From the material below, pull each line containing the string "iPad".

--- MATERIAL SUPPLIED ---

★ ★ ★ ★

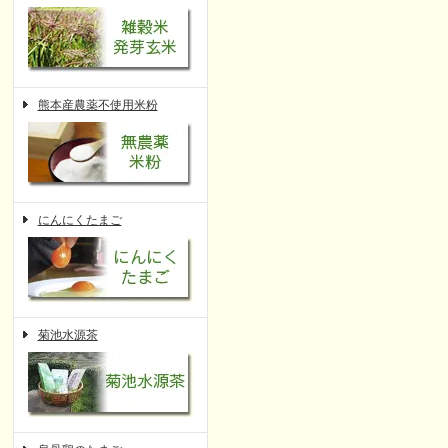
熊本産農薬不使用米粉
にんにくたまご
菊池水源茶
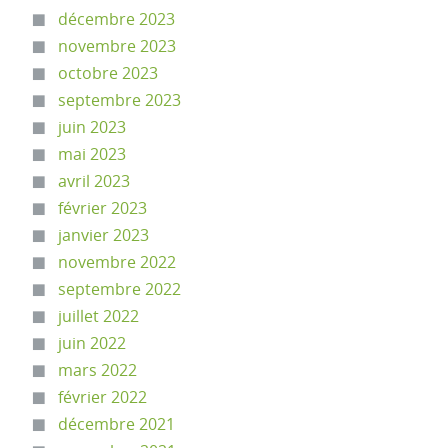
décembre 2023
novembre 2023
octobre 2023
septembre 2023
juin 2023
mai 2023
avril 2023
février 2023
janvier 2023
novembre 2022
septembre 2022
juillet 2022
juin 2022
mars 2022
février 2022
décembre 2021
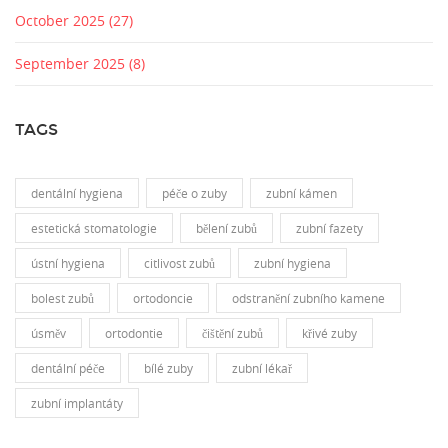
October 2025
(27)
September 2025
(8)
TAGS
dentální hygiena
péče o zuby
zubní kámen
estetická stomatologie
bělení zubů
zubní fazety
ústní hygiena
citlivost zubů
zubní hygiena
bolest zubů
ortodoncie
odstranění zubního kamene
úsměv
ortodontie
čištění zubů
křivé zuby
dentální péče
bílé zuby
zubní lékař
zubní implantáty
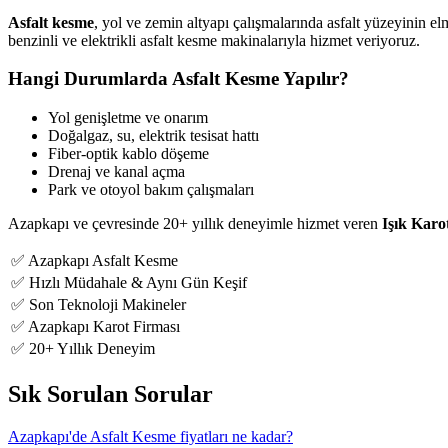
Asfalt kesme
, yol ve zemin altyapı çalışmalarında asfalt yüzeyinin el
benzinli ve elektrikli asfalt kesme makinalarıyla hizmet veriyoruz.
Hangi Durumlarda Asfalt Kesme Yapılır?
Yol genişletme ve onarım
Doğalgaz, su, elektrik tesisat hattı
Fiber-optik kablo döşeme
Drenaj ve kanal açma
Park ve otoyol bakım çalışmaları
Azapkapı ve çevresinde 20+ yıllık deneyimle hizmet veren
Işık Karo
✅ Azapkapı Asfalt Kesme
✅ Hızlı Müdahale & Aynı Gün Keşif
✅ Son Teknoloji Makineler
✅ Azapkapı Karot Firması
✅ 20+ Yıllık Deneyim
Sık Sorulan Sorular
Azapkapı'de Asfalt Kesme fiyatları ne kadar?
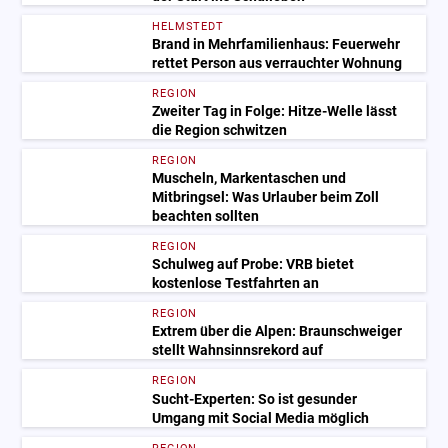
HELMSTEDT
Brand in Mehrfamilienhaus: Feuerwehr
rettet Person aus verrauchter Wohnung
REGION
Zweiter Tag in Folge: Hitze-Welle lässt
die Region schwitzen
REGION
Muscheln, Markentaschen und
Mitbringsel: Was Urlauber beim Zoll
beachten sollten
REGION
Schulweg auf Probe: VRB bietet
kostenlose Testfahrten an
REGION
Extrem über die Alpen: Braunschweiger
stellt Wahnsinnsrekord auf
REGION
Sucht-Experten: So ist gesunder
Umgang mit Social Media möglich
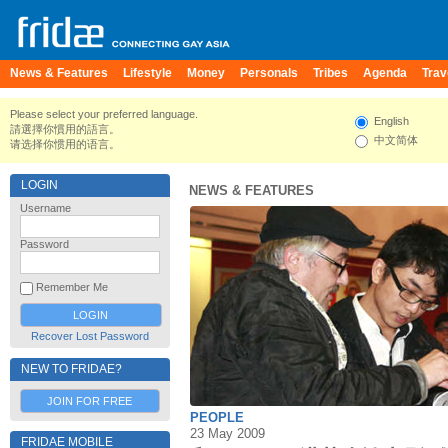
News & Features
Lifestyle
Money
Personals
Tribes
Agenda
Trav
Please select your preferred language.
English
請選擇你慣用的語言。
中文简体
请选择你惯用的语言。
LOGIN
NEWS & FEATURES
Username
Password
Remember Me
Recover Lost Password
NEW TO FRIDAE?
JOIN FOR FREE
PEOPLE
23 May 2009
FRIDAE MOBILE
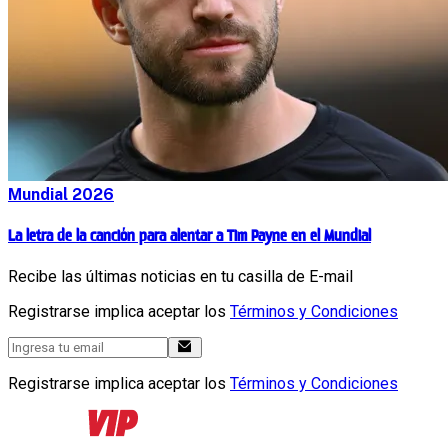
Mundial 2026
La letra de la canción para alentar a Tim Payne en el Mundial
Recibe las últimas noticias en tu casilla de E-mail
Registrarse implica aceptar los
Términos y Condiciones
Registrarse implica aceptar los
Términos y Condiciones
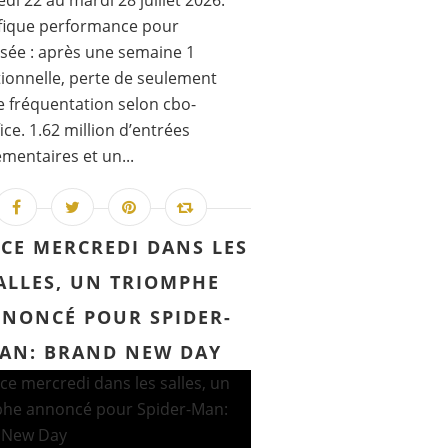
di 22 au mardi 28 juillet 2026.
fique performance pour
sée : après une semaine 1
ionnelle, perte de seulement
 fréquentation selon cbo-
ice. 1.62 million d’entrées
mentaires et un...
 CE MERCREDI DANS LES
ALLES, UN TRIOMPHE
NONCÉ POUR SPIDER-
AN: BRAND NEW DAY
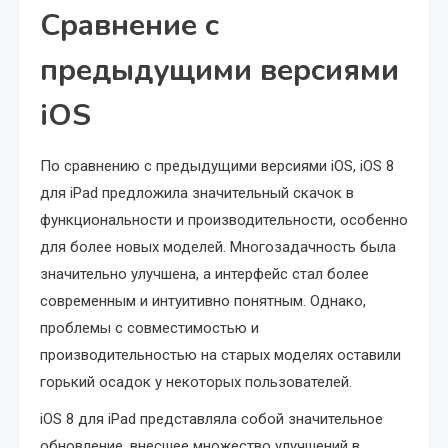
Сравнение с
предыдущими версиями
iOS
По сравнению с предыдущими версиями iOS, iOS 8
для iPad предложила значительный скачок в
функциональности и производительности, особенно
для более новых моделей. Многозадачность была
значительно улучшена, а интерфейс стал более
современным и интуитивно понятным. Однако,
проблемы с совместимостью и
производительностью на старых моделях оставили
горький осадок у некоторых пользователей.
iOS 8 для iPad представляла собой значительное
обновление, внесшее множество улучшений в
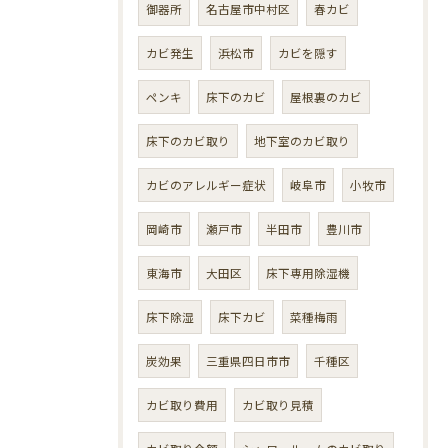
御器所
名古屋市中村区
春カビ
カビ発生
浜松市
カビを隠す
ペンキ
床下のカビ
屋根裏のカビ
床下のカビ取り
地下室のカビ取り
カビのアレルギー症状
岐阜市
小牧市
岡崎市
瀬戸市
半田市
豊川市
東海市
大田区
床下専用除湿機
床下除湿
床下カビ
菜種梅雨
炭効果
三重県四日市市
千種区
カビ取り費用
カビ取り見積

★ ★ ★ ★

--- ANSWER SECTION ---
для iPad предложила значительный скачок в
iOS 8 для iPad представляла собой значительное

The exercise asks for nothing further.